Students' point of views on use

Students, on the other hand, say AI has improved their knowing experience by making scholastic products more understandable and available.

- Eniola Arowosafe, a 300-level Business Administration student at Unilag, shared how AI has actually substantially aided her learning by breaking down complex terms and providing summaries of lengthy texts.
"AI helped me understand things more easily, particularly when dealing with complicated topics," she explained.

However, she recalled an instance when she utilized AI to submit her project, only for her speaker to right away recognize that it was generated by ChatGPT and reject it. Eniola kept in mind that it was a good-bad impact.

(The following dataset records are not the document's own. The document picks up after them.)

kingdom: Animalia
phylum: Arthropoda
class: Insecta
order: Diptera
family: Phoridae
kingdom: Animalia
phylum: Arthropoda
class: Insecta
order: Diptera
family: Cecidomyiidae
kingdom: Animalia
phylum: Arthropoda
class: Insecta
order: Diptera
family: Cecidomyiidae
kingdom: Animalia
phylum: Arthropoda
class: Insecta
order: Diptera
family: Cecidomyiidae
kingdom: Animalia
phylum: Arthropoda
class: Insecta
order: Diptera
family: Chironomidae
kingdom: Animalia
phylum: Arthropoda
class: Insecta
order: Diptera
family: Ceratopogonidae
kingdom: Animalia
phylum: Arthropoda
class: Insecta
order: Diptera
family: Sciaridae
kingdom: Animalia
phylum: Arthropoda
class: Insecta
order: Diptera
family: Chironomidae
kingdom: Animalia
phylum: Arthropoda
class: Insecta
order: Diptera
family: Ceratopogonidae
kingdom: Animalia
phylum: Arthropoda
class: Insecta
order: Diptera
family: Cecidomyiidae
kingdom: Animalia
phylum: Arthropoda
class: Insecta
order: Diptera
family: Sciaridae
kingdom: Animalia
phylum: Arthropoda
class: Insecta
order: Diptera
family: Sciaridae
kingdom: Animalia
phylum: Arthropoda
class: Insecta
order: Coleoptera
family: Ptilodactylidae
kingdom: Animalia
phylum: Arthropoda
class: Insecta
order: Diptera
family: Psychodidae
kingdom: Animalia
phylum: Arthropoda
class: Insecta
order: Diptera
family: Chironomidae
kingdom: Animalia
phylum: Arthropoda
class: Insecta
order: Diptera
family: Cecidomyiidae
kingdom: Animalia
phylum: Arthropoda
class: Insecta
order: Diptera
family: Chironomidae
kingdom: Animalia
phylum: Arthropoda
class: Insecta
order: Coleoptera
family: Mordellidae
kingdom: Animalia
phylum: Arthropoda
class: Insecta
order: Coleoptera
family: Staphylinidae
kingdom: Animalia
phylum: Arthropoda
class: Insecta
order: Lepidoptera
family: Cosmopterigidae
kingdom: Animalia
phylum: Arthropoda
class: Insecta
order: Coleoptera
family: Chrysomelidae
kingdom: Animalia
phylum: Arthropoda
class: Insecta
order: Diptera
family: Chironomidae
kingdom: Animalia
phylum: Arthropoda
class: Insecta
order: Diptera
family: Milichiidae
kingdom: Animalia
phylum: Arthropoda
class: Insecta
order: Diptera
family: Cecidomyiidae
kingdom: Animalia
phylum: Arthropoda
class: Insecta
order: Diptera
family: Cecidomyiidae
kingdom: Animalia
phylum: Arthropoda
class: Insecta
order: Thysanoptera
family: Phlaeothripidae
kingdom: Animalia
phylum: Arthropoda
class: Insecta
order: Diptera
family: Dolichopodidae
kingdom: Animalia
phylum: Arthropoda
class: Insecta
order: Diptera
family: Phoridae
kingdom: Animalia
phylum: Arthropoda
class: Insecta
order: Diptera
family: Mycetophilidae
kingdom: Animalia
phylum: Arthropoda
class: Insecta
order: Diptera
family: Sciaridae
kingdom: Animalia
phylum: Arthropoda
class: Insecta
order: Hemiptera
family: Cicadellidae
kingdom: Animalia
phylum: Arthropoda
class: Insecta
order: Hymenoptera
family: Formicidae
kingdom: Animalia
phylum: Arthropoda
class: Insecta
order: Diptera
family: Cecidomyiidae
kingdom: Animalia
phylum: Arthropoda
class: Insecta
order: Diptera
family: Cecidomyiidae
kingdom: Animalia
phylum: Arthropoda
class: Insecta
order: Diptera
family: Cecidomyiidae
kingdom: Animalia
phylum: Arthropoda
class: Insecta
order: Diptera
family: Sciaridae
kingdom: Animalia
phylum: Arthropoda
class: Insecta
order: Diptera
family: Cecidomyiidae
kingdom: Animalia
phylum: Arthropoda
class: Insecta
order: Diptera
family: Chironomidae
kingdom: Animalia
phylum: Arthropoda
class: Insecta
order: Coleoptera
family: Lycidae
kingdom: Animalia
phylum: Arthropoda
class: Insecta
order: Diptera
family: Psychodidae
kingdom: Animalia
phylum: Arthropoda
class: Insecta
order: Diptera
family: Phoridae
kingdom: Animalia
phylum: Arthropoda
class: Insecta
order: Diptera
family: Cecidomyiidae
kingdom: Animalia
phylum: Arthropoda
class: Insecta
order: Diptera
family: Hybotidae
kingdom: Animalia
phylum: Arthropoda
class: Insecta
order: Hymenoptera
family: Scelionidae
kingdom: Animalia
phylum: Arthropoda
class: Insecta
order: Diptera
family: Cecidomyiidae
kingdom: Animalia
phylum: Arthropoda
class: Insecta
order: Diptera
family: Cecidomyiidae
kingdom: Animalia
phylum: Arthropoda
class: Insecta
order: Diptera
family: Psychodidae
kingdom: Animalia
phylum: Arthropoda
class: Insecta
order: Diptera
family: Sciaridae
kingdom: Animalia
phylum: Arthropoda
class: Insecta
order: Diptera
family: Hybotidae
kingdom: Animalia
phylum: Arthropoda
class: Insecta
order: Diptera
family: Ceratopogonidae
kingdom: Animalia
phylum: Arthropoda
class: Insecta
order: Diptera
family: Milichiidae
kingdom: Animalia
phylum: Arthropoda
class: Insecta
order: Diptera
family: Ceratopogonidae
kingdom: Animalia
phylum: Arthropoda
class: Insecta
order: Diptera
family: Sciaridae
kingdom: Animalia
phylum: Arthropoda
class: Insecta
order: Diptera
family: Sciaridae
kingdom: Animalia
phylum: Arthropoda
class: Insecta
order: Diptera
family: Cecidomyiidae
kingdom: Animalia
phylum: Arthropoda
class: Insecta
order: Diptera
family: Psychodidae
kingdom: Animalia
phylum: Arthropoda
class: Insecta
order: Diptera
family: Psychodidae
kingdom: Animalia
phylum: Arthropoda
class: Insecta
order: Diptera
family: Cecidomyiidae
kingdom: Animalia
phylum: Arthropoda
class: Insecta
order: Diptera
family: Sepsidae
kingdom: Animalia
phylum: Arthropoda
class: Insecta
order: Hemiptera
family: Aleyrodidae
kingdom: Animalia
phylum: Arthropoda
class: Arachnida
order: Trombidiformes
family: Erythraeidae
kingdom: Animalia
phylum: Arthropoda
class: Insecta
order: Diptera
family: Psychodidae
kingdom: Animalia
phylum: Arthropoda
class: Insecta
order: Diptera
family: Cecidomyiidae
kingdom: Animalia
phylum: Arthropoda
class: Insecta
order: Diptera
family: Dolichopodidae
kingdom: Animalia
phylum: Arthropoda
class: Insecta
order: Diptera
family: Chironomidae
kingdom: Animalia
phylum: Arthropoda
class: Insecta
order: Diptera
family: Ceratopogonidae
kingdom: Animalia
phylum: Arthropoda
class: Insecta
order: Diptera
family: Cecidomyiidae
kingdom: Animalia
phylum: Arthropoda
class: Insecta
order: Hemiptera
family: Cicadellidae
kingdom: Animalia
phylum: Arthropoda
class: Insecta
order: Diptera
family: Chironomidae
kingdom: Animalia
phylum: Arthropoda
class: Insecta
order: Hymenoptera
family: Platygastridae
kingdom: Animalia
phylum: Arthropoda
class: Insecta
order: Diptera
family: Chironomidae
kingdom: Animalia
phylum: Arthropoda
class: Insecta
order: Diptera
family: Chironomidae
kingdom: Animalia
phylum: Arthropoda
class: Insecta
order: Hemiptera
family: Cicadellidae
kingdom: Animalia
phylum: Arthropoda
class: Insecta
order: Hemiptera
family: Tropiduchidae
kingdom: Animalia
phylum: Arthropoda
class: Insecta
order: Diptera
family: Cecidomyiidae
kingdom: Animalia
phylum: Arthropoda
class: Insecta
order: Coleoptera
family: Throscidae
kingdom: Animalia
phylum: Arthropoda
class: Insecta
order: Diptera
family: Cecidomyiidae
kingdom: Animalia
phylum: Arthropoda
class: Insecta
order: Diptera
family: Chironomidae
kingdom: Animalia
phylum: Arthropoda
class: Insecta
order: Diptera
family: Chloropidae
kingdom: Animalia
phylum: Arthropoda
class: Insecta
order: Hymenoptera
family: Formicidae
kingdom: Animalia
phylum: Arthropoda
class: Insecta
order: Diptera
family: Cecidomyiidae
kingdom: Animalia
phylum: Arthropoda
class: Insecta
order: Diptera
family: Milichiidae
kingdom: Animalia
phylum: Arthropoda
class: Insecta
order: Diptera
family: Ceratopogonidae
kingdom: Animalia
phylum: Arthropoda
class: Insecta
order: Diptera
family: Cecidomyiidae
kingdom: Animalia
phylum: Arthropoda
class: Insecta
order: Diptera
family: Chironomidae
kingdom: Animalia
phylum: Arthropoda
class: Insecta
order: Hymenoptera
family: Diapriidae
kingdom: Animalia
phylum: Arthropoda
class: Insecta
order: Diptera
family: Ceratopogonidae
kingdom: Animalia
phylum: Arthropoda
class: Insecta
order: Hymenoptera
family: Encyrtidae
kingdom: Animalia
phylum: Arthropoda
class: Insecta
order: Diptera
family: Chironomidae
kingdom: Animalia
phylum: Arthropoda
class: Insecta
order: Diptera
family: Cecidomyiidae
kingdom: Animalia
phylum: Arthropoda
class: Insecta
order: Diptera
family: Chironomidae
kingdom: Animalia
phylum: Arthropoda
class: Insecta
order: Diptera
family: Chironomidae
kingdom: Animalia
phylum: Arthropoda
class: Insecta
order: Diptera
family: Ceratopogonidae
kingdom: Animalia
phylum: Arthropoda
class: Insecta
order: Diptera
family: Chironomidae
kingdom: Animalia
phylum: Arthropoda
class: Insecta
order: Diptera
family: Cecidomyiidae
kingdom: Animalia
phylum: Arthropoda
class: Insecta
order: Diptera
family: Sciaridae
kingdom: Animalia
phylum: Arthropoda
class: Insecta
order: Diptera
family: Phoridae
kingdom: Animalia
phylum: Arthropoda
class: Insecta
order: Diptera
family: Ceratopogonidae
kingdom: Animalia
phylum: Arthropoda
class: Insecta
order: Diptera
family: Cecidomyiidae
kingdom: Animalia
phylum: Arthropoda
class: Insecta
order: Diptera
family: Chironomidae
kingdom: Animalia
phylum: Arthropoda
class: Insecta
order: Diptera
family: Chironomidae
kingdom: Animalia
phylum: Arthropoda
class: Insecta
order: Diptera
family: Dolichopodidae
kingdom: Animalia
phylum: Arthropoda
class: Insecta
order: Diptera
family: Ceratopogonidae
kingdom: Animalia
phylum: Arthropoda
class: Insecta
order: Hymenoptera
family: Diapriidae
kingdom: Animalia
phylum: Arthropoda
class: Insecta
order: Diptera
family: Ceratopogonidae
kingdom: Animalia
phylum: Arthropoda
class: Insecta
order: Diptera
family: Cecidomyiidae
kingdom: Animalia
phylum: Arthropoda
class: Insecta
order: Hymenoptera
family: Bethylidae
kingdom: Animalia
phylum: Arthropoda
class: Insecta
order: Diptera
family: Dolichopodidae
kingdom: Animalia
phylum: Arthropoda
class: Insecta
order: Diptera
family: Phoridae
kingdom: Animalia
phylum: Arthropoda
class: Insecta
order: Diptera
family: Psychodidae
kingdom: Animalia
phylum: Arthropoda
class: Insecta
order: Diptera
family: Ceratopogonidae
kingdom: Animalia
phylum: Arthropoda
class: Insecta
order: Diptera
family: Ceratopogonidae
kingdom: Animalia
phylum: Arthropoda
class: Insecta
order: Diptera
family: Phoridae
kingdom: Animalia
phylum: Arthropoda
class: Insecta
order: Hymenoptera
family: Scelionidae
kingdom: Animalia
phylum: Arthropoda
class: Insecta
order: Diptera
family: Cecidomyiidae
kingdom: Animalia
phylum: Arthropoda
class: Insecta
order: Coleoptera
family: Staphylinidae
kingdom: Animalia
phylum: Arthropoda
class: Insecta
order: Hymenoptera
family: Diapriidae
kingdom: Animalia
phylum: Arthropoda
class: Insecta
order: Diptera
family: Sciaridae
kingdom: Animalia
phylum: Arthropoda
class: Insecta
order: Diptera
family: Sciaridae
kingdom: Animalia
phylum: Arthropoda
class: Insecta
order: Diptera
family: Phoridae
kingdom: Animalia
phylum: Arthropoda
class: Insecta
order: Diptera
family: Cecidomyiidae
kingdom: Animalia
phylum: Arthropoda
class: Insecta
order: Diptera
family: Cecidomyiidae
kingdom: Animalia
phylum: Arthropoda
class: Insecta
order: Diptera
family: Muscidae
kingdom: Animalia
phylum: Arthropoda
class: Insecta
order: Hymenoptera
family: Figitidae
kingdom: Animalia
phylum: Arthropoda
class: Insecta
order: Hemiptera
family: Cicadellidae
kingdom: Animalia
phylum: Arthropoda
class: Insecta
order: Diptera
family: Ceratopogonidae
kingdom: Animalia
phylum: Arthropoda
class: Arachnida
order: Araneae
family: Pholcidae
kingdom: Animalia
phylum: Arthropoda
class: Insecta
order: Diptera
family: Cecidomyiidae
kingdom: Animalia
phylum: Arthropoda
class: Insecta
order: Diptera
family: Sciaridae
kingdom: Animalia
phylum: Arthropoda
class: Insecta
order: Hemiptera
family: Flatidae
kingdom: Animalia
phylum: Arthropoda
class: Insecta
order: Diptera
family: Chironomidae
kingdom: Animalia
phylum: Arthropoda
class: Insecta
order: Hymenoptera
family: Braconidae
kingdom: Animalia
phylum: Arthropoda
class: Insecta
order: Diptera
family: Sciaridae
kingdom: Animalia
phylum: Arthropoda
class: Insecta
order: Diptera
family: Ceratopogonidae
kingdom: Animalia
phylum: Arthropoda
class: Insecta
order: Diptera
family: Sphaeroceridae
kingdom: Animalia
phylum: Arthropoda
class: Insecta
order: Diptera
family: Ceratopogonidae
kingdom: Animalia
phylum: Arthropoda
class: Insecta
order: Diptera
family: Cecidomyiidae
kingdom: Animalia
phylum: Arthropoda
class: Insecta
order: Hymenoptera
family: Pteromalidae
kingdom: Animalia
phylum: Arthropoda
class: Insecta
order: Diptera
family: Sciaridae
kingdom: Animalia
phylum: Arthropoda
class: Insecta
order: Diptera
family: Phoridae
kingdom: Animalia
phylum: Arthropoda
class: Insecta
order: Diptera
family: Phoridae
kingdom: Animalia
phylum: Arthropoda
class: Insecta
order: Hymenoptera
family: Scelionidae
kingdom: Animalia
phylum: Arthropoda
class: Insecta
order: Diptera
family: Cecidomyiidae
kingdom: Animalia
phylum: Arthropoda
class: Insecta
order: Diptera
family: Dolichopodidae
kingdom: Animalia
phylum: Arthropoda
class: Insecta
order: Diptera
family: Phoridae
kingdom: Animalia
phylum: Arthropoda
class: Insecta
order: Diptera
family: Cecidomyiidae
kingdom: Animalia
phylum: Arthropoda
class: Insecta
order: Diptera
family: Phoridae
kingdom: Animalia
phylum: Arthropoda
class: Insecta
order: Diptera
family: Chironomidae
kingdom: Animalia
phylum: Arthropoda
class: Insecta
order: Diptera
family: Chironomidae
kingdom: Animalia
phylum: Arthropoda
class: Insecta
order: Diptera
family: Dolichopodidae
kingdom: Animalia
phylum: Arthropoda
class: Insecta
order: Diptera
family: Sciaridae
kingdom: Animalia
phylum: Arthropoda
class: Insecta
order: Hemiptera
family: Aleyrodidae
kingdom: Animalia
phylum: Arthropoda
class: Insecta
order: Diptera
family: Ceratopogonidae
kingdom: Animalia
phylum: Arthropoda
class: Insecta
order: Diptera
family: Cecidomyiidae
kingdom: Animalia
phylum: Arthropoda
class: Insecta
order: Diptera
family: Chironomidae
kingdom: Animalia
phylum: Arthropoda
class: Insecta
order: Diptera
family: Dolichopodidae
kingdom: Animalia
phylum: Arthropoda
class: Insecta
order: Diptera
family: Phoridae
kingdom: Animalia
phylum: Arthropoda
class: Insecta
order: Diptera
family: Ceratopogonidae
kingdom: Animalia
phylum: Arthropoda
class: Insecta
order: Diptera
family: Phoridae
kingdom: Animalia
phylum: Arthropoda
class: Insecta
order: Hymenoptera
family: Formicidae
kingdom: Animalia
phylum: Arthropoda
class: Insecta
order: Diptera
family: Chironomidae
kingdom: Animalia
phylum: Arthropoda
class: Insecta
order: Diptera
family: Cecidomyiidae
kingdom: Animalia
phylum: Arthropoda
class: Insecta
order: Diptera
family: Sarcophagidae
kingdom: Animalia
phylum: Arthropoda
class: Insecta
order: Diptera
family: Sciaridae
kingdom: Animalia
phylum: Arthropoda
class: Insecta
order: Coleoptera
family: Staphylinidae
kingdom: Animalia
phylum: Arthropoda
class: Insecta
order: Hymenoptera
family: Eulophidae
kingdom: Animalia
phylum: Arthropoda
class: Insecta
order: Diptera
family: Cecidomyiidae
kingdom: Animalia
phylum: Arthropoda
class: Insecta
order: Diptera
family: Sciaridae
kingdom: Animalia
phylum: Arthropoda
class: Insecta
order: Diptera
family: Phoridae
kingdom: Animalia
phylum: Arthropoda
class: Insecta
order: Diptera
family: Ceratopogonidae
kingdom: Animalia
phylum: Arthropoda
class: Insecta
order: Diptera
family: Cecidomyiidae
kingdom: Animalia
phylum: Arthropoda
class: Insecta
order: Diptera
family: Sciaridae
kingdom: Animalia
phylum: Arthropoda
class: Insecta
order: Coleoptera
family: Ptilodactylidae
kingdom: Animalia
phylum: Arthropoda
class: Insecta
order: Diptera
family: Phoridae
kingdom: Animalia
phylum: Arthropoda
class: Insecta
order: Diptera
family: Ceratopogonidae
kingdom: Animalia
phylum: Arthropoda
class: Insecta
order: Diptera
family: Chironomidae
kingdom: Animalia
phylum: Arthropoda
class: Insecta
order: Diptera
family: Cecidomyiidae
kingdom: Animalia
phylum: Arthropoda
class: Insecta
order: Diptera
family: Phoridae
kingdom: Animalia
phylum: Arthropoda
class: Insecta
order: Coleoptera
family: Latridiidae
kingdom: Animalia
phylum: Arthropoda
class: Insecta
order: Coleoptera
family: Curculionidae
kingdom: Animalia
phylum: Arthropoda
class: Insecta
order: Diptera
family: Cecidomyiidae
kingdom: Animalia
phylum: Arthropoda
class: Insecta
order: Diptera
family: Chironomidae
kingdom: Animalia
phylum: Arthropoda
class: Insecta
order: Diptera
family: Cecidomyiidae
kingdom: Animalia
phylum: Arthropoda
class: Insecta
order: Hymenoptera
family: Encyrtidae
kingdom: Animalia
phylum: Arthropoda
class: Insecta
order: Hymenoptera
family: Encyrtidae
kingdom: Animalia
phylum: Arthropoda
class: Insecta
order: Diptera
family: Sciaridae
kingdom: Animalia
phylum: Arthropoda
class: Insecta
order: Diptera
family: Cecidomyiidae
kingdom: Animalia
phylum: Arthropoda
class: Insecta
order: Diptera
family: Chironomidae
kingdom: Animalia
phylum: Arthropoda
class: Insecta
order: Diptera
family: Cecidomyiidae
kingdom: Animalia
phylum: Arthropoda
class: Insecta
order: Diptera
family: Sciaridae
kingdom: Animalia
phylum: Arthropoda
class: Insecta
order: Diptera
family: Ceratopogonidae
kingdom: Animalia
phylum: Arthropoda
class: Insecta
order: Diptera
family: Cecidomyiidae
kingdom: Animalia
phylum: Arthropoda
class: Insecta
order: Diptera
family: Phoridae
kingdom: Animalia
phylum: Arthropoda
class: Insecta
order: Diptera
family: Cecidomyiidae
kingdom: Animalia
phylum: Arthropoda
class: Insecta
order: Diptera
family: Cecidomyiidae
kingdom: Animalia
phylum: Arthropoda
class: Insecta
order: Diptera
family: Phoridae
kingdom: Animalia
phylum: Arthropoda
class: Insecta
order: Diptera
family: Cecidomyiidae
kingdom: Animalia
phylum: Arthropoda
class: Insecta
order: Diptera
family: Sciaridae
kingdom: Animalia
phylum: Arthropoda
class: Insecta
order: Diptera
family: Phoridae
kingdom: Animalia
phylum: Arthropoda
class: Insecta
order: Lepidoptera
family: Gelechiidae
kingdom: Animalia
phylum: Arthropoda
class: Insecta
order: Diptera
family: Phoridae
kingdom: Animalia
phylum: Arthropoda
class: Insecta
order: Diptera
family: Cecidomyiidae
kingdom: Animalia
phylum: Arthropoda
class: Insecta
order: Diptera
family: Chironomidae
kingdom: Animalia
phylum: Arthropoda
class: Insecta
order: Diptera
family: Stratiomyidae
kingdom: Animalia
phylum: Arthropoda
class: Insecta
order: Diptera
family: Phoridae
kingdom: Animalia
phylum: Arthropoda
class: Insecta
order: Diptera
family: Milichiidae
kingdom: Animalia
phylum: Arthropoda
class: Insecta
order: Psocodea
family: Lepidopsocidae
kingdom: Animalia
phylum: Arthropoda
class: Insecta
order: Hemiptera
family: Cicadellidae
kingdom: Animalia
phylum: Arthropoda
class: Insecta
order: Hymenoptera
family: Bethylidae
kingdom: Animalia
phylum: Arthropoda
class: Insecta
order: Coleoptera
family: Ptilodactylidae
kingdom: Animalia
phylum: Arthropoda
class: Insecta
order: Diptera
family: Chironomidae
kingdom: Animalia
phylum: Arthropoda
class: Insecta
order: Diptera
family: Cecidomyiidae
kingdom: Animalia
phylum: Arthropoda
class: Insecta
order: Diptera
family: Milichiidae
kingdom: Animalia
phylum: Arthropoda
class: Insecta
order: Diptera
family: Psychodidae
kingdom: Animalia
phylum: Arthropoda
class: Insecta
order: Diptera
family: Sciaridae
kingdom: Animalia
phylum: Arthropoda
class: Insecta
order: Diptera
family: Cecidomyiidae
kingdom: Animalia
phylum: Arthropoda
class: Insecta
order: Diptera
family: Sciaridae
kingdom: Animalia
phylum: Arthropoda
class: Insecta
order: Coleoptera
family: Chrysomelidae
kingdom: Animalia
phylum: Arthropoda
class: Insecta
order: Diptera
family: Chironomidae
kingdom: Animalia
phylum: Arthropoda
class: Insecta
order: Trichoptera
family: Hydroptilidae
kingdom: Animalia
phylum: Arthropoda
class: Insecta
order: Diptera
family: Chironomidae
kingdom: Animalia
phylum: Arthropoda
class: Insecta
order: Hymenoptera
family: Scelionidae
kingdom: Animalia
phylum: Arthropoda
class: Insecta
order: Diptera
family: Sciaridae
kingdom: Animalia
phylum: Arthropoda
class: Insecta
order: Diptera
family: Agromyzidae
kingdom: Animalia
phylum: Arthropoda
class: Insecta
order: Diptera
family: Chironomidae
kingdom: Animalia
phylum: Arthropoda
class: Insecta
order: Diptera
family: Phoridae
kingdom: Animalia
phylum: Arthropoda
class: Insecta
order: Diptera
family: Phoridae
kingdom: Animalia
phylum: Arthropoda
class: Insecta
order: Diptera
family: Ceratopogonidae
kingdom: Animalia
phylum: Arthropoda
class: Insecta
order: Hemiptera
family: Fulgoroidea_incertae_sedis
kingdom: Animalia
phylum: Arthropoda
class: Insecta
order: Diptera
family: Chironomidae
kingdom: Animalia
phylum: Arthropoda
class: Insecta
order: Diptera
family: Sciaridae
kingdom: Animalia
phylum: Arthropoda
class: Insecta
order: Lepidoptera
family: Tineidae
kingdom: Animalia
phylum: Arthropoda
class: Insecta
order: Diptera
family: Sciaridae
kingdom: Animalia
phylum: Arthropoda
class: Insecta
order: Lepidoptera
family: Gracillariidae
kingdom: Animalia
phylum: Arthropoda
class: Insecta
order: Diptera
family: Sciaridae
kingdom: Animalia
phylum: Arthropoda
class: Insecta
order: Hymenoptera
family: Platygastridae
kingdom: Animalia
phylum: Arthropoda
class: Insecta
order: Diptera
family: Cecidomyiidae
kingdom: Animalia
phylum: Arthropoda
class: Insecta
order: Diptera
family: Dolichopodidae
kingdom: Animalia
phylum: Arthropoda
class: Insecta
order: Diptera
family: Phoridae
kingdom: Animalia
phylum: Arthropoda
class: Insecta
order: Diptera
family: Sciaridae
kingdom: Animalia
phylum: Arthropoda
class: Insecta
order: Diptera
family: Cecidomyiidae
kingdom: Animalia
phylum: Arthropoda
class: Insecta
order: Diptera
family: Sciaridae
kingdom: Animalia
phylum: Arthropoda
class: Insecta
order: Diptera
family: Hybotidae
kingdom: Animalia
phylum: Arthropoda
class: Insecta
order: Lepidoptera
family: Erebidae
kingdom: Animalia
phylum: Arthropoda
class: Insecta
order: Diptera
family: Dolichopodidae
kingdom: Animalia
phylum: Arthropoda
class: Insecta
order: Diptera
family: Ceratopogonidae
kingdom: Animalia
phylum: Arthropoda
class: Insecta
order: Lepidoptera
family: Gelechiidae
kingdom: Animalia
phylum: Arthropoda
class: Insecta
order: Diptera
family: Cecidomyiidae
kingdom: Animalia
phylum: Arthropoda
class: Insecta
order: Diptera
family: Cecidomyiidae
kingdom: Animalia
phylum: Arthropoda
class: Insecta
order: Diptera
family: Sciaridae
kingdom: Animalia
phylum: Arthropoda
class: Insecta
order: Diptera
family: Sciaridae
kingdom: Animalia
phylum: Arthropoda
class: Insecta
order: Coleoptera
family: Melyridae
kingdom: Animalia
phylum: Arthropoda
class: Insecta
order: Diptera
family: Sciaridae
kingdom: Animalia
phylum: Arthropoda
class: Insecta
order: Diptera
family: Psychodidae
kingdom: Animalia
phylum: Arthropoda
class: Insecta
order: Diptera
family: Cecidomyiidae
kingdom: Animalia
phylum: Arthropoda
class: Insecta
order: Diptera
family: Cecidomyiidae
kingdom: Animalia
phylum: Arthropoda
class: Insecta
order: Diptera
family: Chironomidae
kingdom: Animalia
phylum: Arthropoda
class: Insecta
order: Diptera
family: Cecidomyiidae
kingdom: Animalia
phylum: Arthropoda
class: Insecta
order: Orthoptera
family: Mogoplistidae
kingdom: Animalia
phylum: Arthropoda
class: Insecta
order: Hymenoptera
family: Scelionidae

- Bryan Okwuba, who recently finished with a top-notch degree in Pharmacy Technology from the University of Lagos, strongly thinks that his academic success wasn't due to any AI tool. He associates his outstanding grades to actively interesting by asking concerns and focusing on areas that lecturers emphasize in class, as they are typically reflected in test concerns.
"It's all about being present, taking note, and taking advantage of the wealth of knowledge shared by my associates," he said,

- Tunde Awoshita, a final-year marketing trainee at UNIZIK, confesses to periodically copying directly from ChatGPT when dealing with numerous due dates.
"To be honest, there are times I copy straight from ChatGPT when I have several due dates, and I understand I'm guilty of that, most times the lecturers do not get to review them, but AI has actually likewise helped me learn quicker."